What you return must match the entries word for word, minus the pictures.

[Stored records]
==========

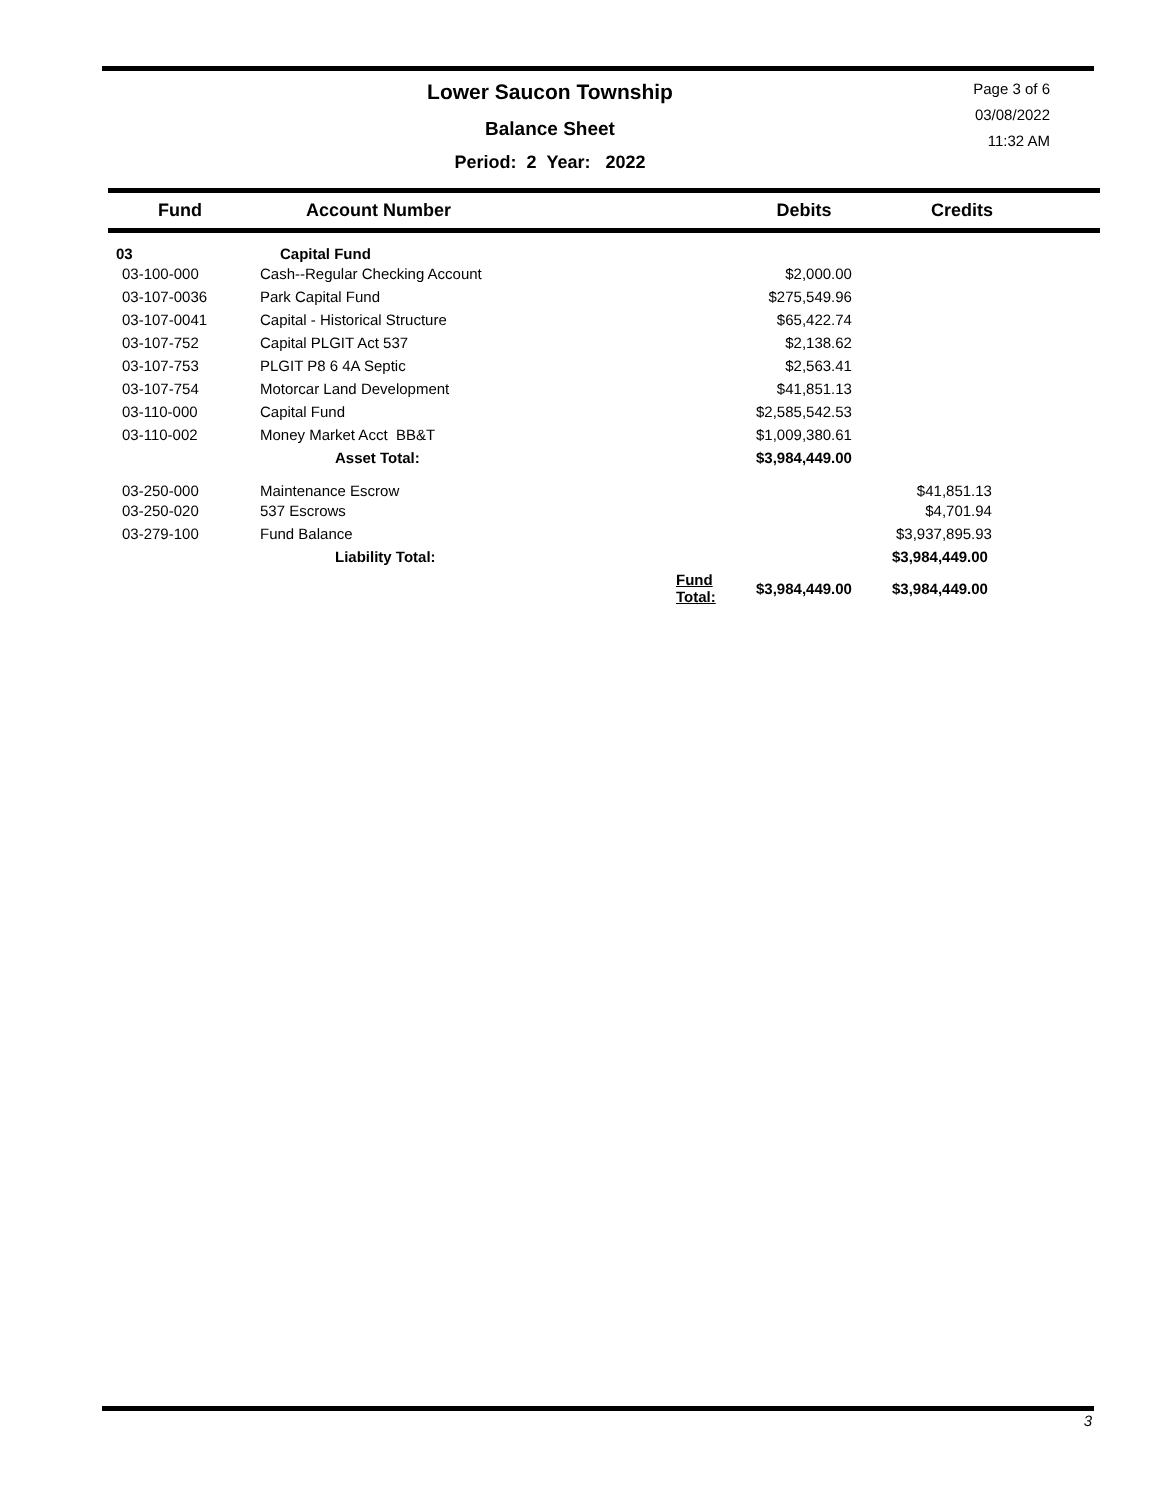Lower Saucon Township
Balance Sheet
Period: 2 Year: 2022
Page 3 of 6
03/08/2022
11:32 AM
| Fund | Account Number | | Debits | Credits |
| --- | --- | --- | --- | --- |
| 03 | Capital Fund | | | |
| 03-100-000 | Cash--Regular Checking Account | | $2,000.00 | |
| 03-107-0036 | Park Capital Fund | | $275,549.96 | |
| 03-107-0041 | Capital - Historical Structure | | $65,422.74 | |
| 03-107-752 | Capital PLGIT Act 537 | | $2,138.62 | |
| 03-107-753 | PLGIT P8 6 4A Septic | | $2,563.41 | |
| 03-107-754 | Motorcar Land Development | | $41,851.13 | |
| 03-110-000 | Capital Fund | | $2,585,542.53 | |
| 03-110-002 | Money Market Acct BB&T | | $1,009,380.61 | |
| | Asset Total: | | $3,984,449.00 | |
| 03-250-000 | Maintenance Escrow | | | $41,851.13 |
| 03-250-020 | 537 Escrows | | | $4,701.94 |
| 03-279-100 | Fund Balance | | | $3,937,895.93 |
| | Liability Total: | | | $3,984,449.00 |
| | | Fund Total: | $3,984,449.00 | $3,984,449.00 |
3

==========

WRITTEN SOLUTION:
Lower Saucon Township
Balance Sheet
Period: 2 Year: 2022
Page 3 of 6
03/08/2022
11:32 AM
| Fund | Account Number | | Debits | Credits |
| --- | --- | --- | --- | --- |
| 03 | Capital Fund | | | |
| 03-100-000 | Cash--Regular Checking Account | | $2,000.00 | |
| 03-107-0036 | Park Capital Fund | | $275,549.96 | |
| 03-107-0041 | Capital - Historical Structure | | $65,422.74 | |
| 03-107-752 | Capital PLGIT Act 537 | | $2,138.62 | |
| 03-107-753 | PLGIT P8 6 4A Septic | | $2,563.41 | |
| 03-107-754 | Motorcar Land Development | | $41,851.13 | |
| 03-110-000 | Capital Fund | | $2,585,542.53 | |
| 03-110-002 | Money Market Acct BB&T | | $1,009,380.61 | |
| | Asset Total: | | $3,984,449.00 | |
| 03-250-000 | Maintenance Escrow | | | $41,851.13 |
| 03-250-020 | 537 Escrows | | | $4,701.94 |
| 03-279-100 | Fund Balance | | | $3,937,895.93 |
| | Liability Total: | | | $3,984,449.00 |
| | | Fund Total: | $3,984,449.00 | $3,984,449.00 |
3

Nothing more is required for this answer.